第3話

「……ぎゃあ~! 何だこれ! エロい、エロ過ぎるぅ~!!」


 開店一時間前のホストクラブ『Full Moon』のメインルームは、準備中という事もあって、天井からの照明はまだ少し落とされている。


 そのせいで若干読みにくいだろうと思っていたのに、献本された某女性向け雑誌を見ていた二十歳の新人ホストのしょうは、とびきりデカい声をあげて、背中をのけ反らせた。


 笙が開いているページは、その雑誌が定期的に企画している一つの人気コーナーを載せていた。


 概要は、端的に言えばセミヌードだ。世間から注目を集めている人気若手俳優やイケメンアイドルなどをピックアップし、シャワーを浴びる様子や女性モデルとのラブシーン、果てはベッドシーンを匂わせる絡みの写真とコラムを載せるというもの。


 鍛え抜かれた肉体美を惜しげもなく披露し、見切れてはいるものの半裸の女性モデルとの甘くて熱のある視線を交わし合う。間違いなく官能的な類に当てはまるはずなのに、女性向けの人気雑誌に掲載されているというだけで、芸術的な作品に仕上がるのだから不思議だ。


 今回、この人気コーナーに呼ばれたのは、俳優でもアイドルでもなく、一人のホストである。


 ホストクラブ『Full Moon』と、その不動のNo.1ホスト拓海たくみ。この二つが街で大きな知名度を誇るようになったのは、とある小さなドキュメンタリー番組がきっかけだった。

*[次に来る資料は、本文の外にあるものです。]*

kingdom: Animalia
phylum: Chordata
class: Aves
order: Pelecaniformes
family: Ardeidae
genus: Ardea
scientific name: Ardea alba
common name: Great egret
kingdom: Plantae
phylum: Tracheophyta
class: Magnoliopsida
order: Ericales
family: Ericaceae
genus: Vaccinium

 夜の街をテーマにしたその番組のスタッフが、たまたま『Full Moon』に立ち寄って撮影の許可を申し出てきた。気前がいいと言えば聞こえはいいが、あまり深く考慮せず、その場のノリで物事を決めてしまう『Full Moon』のオーナーが二つ返事でOKを出した事で、拓海への取材が始まった。


 始めはひどくありきたりな質問を繰り返したり、拓海の接客の様子を淡々と撮っているだけだったが、ある事を知ったスタッフの目の色ががらりと変わった。そして、それすらも己の武器にして女性達の心を鷲掴みにしていく拓海に、強い関心を覚えたのだ。


 そういう経緯の下、様々なつてを介して『Full Moon』と拓海の存在は知れ渡っていき、ついに某女性雑誌の人気コーナーを飾る事となった。


 撮影したのは約ひと月ほど前で、発売前に送られてきた献本を更衣室に投げ出していたら、三ヵ月前に入ってきた新人にあっという間に奪われ、彼を中心とした後輩達による観賞会が始まったという訳だ。


 そして今、笙の大声を筆頭に後輩達の「すげえ!」「エロい!」「パねえ!」といった短い言葉の感想がメインルームに響き渡っている。それに顔をしかめながら、スーツ姿の拓海が「お前ら、うるせえよ」とたしなめた。